■ TASK BRIEF ■
Which lines mention "googlePlayGamesAppId"? Show each one from the listing.

((

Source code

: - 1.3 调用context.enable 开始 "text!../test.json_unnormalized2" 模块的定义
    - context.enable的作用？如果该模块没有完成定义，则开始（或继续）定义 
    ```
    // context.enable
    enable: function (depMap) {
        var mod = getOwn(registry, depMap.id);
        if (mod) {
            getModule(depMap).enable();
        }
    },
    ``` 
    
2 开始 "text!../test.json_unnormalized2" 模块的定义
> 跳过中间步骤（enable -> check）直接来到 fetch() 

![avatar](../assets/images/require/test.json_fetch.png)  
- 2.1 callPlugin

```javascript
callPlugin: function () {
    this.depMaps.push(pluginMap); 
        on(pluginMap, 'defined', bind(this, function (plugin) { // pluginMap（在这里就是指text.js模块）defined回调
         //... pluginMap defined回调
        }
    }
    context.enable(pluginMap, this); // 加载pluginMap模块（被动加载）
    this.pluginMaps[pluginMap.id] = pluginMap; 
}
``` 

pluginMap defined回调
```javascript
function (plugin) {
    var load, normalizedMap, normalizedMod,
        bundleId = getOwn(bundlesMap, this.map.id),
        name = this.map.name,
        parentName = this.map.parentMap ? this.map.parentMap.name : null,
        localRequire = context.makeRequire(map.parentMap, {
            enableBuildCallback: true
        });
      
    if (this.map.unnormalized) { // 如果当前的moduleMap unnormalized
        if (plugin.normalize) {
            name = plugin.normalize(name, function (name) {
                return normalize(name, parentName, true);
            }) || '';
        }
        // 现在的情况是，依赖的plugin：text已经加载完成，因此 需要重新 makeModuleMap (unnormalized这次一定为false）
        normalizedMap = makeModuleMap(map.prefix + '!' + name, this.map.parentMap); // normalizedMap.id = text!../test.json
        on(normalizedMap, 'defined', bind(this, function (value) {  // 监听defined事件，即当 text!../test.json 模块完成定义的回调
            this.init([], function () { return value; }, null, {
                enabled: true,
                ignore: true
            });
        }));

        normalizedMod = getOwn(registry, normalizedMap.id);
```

))
((

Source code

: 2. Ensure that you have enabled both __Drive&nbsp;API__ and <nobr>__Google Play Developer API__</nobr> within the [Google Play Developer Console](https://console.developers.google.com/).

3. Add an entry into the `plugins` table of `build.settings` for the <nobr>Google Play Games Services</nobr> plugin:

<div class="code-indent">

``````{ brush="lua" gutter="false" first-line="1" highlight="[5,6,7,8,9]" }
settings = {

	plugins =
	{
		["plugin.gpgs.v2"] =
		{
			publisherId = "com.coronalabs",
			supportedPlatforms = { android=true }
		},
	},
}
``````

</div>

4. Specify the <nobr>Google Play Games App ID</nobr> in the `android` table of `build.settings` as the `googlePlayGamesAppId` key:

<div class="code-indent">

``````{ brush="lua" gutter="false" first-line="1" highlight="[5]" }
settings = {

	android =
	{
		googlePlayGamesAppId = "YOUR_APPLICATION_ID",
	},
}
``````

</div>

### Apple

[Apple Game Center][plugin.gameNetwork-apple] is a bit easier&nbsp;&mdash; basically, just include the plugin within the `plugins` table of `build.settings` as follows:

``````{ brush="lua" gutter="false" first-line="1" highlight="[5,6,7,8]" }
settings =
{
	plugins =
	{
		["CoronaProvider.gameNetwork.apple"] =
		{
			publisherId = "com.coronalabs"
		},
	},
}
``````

))

■ RESPONSE AREA ■
4. Specify the <nobr>Google Play Games App ID</nobr> in the `android` table of `build.settings` as the `googlePlayGamesAppId` key:
		googlePlayGamesAppId = "YOUR_APPLICATION_ID",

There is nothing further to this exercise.